20. Bovengenoemde vergoedingen dienen op grond van artikel 19a, vierde lid, van de Wet Bpm uitsluitend plaats te vinden op een bankrekening die op naam staat van eiser. De rechtbank acht deze bepaling niet in strijd met enige verdragsrechtelijke bepaling.
Deze uitspraak is gedaan door mr. S.E. Postema, rechter, in aanwezigheid van
mr. B. van Eeuwijk, griffier. De beslissing is in het openbaar uitgesproken op 20 juni 2024.
griffier rechter
Afschrift verzonden aan partijen op:

Rechtsmiddel

Tegen deze uitspraak kunnen partijen binnen zes weken na de verzenddatum hoger beroep instellen bij het gerechtshof Den Haag (team belastingrecht).
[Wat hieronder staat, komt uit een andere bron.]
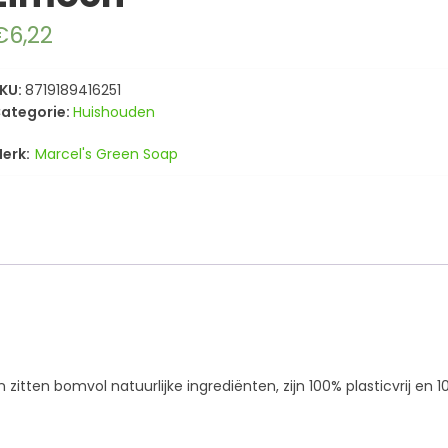
€
6,22
KU:
8719189416251
ategorie:
Huishouden
Marcel's Green Soap
zitten bomvol natuurlijke ingrediënten, zijn 100% plasticvrij en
Dat kan digitaal via www.rechtspraak.nl, daar klikt u op “Formulieren en inloggen”. Hoger beroep instellen kan ook door verzending van een brief aan het gerechtshof Den Haag (belastingkamer), Postbus 20302, 2500 EH Den Haag.
Bij het instellen van het hoger beroep dient het volgende in acht te worden genomen:
1 - bij het hogerberoepschrift wordt een afschrift van deze uitspraak overgelegd;
2 - het hogerberoepschrift is, indien het op papier wordt ingediend, ondertekend.
Verder vermeldt u ten minste het volgende:
a. de naam en het adres van de indiener;
b. de datum van verzending;
c. een omschrijving van de uitspraak waartegen het hoger beroep is ingesteld;
d. de redenen waarom u het niet eens bent met de uitspraak (de gronden van het hoger beroep).